Startups revolucionam o mercado com DAT em espécie de alto risco—enquanto altcoins atingem novos patamares

O cenário das criptomoedas está fervilhando com a entrada de novas empresas que estão adotando o controverso modelo de Direitos Creditórios Adicionais do Tesouro (DAT) em espécie. Enquanto isso, altcoins continuam sua trajetória ascendente, desafiando as previsões mais conservadoras.
Inovação ou temeridade? O DAT em espécie ganha força
Startups estão ignorando os alertas de reguladores e abraçando o DAT em espécie—um modelo que promete liquidez imediata, mas carrega riscos sistêmicos. Enquanto os tradicionais torcem o nariz, os early adopters já comemoram retornos absurdos (e, claro, alguns tombos épicos).
Altcoins disparam enquanto Bitcoin engatinha
Enquanto o debate sobre o DAT esquenta, as altcoins roubam a cena com valorizações que deixam até os memecoins no chinelo. Ethereum, Solana e outras ‘alternativas’ acumulam ganhos de três dígitos em 2025—prova de que o mercado ainda prefere cassinos a títulos do tesouro.
O que esperar do próximo trimestre? Mais volatilidade, é claro. E talvez—só talvez—algum fundo hedge finalmente admitindo que está alavancado até o pescoço em shitcoins.
A Canton Coin utiliza o modelo DAT em espécie.
Um exemplo recente de constituição de tesouraria em espécie vem do ecossistema da Canton Coin. A Canton Coin (CC) começou a ser negociada apenas em 11 de novembro, mas já fazia parte de uma empresa DAT antes disso.
A Tharimmune, Inc. captou US$ 545 milhões com a venda de moedas CC. A captação de recursos baseou-se em uma avaliação interna da CC de US$ 0,20, preço que foi apresentado aos investidores como viável.
Infelizmente, logo após o início das negociações, as ações da CC despencaram e ficaram oscilando em torno de US$ 0,11, ainda em fase inicial de descoberta de preço.
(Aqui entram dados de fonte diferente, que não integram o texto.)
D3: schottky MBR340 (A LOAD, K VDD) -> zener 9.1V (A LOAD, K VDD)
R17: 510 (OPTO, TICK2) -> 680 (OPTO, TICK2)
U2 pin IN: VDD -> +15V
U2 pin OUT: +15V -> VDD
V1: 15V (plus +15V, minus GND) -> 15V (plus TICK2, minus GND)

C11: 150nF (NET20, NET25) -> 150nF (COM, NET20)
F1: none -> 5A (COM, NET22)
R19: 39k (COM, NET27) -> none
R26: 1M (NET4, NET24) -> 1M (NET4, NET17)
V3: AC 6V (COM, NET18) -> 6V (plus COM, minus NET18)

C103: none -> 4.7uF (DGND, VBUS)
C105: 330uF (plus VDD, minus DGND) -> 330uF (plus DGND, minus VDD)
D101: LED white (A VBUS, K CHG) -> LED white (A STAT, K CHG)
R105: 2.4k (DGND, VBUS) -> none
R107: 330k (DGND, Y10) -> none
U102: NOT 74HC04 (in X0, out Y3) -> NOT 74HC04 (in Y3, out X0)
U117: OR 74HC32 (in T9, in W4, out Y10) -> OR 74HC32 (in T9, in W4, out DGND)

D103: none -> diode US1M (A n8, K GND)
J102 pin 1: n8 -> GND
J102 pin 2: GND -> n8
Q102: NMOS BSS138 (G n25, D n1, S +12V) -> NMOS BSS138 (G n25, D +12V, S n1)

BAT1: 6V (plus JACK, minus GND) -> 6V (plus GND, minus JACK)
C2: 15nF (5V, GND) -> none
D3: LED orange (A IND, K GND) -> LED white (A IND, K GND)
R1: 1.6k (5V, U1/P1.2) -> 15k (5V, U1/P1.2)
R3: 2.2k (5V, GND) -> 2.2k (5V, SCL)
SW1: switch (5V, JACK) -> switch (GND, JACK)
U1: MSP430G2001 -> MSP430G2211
A Tharimmune, Inc. (THAR) também atingiu sua mínima histórica, sendo negociada a US$ 3,01. As ações já haviam caído 99% desde 2023, e o modelo DAT era uma forma da empresa se reinventar. Desta vez, nem mesmo um anúncio sobre o DAT conseguiu impulsionar uma recuperação das ações.
Um tesouro em espécie essencialmente transfere o risco para os compradores de ações, que posteriormente perdem tanto na valorização das ações quanto na dos tokens. Além disso, manter tokens em um tesouro não impede que sejam vendidos por outros compradores iniciais ou por pessoas com informações privilegiadas.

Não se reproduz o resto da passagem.